One of the main reasons for the broadening of the band’s sound on the new album is that New Day Symptoms was written much more as a democratic process than Mourning Moon.
“It got me personally more excited,” Jake enthuses, “because everything was on the table and we'll know if it's going to work or if it's not. Peter’s classically trained, and having him go, ‘I’m going to throw this lead here’ which we were so against at first, because we were like ‘We're not that kind of band’, it made me become a better guitar player too, and we’re all on the same page now. You hear harmonies and quick leads, which you only hear once, but it’s so sick.” It’s that open-mindedness while still being fully in touch with your underground roots – as Jake puts it, “It’s attitude, it’s doing it for yourself and not giving a fuck. It’s giving it your all, but you're also gonna look cool as hell while you're doing it and you're not even trying.” – that gives New Day Symptoms such a galvanizing force. But where its predecessor dealt very directly with personal themes of loss and anxiety, here a slightly different approach was taken.
“With this one, I actually wanted to minimise the emotion,” says Jake. “I didn't want it to be as personal. But then reading the lyrics back, I ended up feeling more personal about them after, because your subconscious always comes through. One of the songs I wrote was just being on tour and then seeing all types of roadkill. But it made me feel something completely different that's more personal to me. It's not your diary, it's about seeing something on the road that's dead and wondering what it was trying to do. Was it trying to get out of the road or was it a case of, there's no hope I'm just going to jump in front of this car right now. That's how I think about it.”

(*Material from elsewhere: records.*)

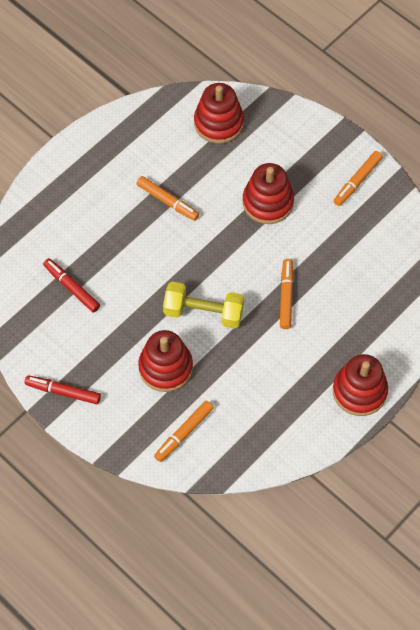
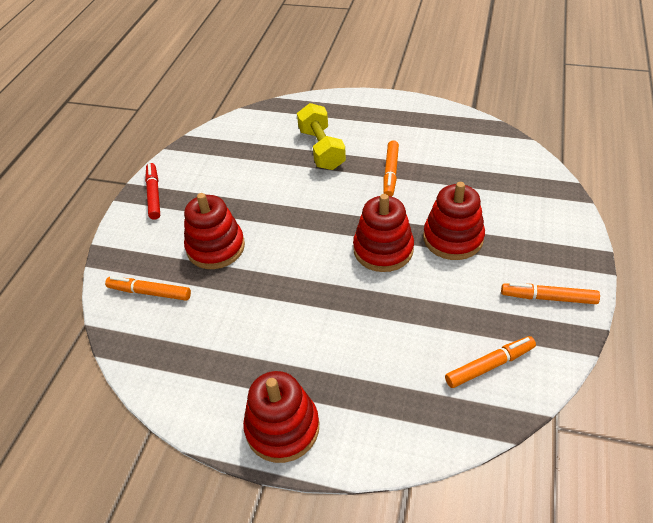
camera: 65 degrees right, 15 degrees down
(72, 287) = (259, 156): red marker -> none
(203, 312) = (293, 247): yellow dumbbell -> yellow dumbbell (321, 149)
(218, 123) = (503, 167): red stacking toy -> red stacking toy (383, 249)
(286, 296) = (357, 302): orange marker -> orange marker (489, 365)

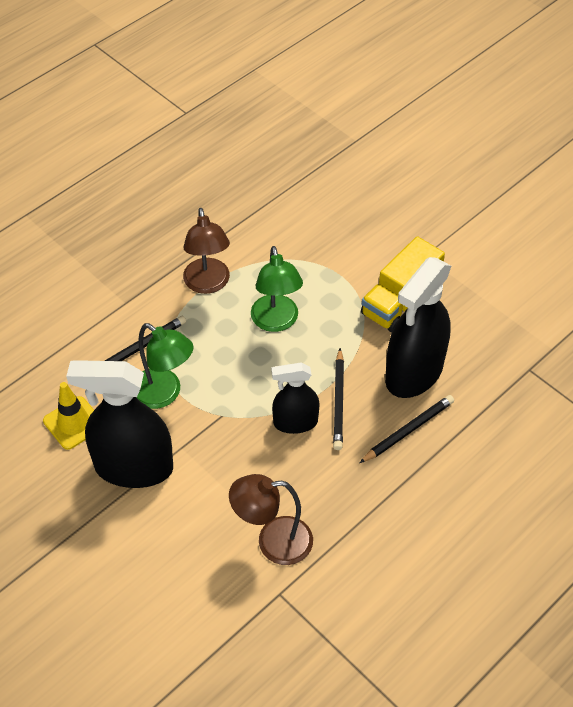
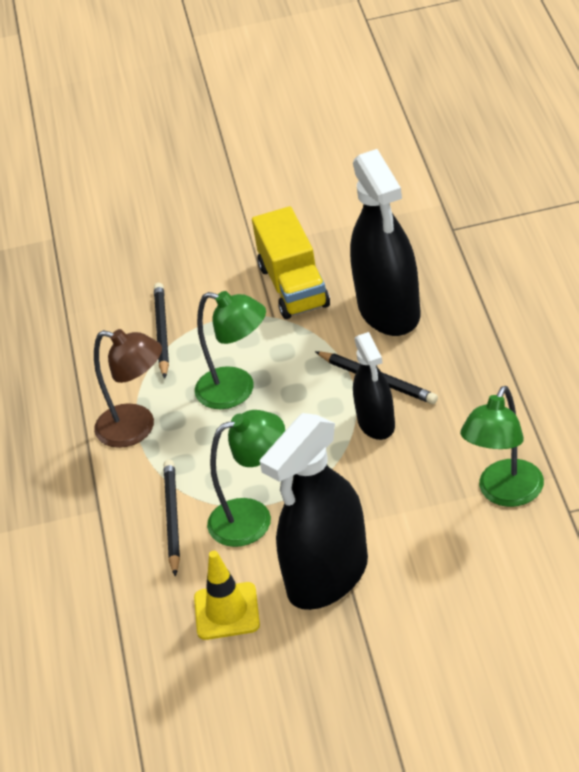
camera: 50 degrees left, 10 degrees down
(273, 542) = (505, 493): brown lamp -> green lamp
(295, 422) = (376, 423): black spray bottle -> black spray bottle turned 45 degrees counterclockwise
(408, 430) = (453, 342): black pencil -> black pencil (162, 332)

Another song [song title] deals with a homeless man living off the grid that Jake used to see in his youth, whose tent encampment was burned down by the police and froze to death in the process of trying to rebuild it. It’s that ability to perceive a sense of loss from an outside perspective that make it resonate more widely, and gives us greater perspective to deal with our own. New Day Symptoms ends with the title track, a clenched fist wrapped in potassium-reaction, Geordie-esque riffs, complemented by the restless, atmospheric final comedown of Pale Sun, both existing on the borderland of trepidation and hope that Final Gasp have made their own. After all, a symptom is never an omen of anything good.
“It's like a curse of joy,” Jake laughs, “where you were so happy but when that is stripped away you're thinking, why did that feel so good? It’s being haunted by that good feeling, and that's what we were going for on this record. It should make you feel something. It should grab you and hold your attention in the sense of hold on to today because you don't know what tomorrow is going to bring.” Above all, New Day Symptoms is one of those rare killer rock’n’roll albums whose conviction and honesty make it, unique, primed to stand the test of time, and, as acclaimed tours with bands as divergent as Anvil and Imperial Triumphant make clear, unlimited in their appeal.
As Jake concludes, “We don't really know what we are anymore, we just write the music we want to hear, and we have our obvious influences there, but it becomes so much more than that at this point. If you like punk, you're going to be into
Final Gasp. If you like hardcore you going to like Final Gasp. If you like metal you're going to like Final Gasp. If you like goth, you gonna like Final Gasp. It really is something for anybody.”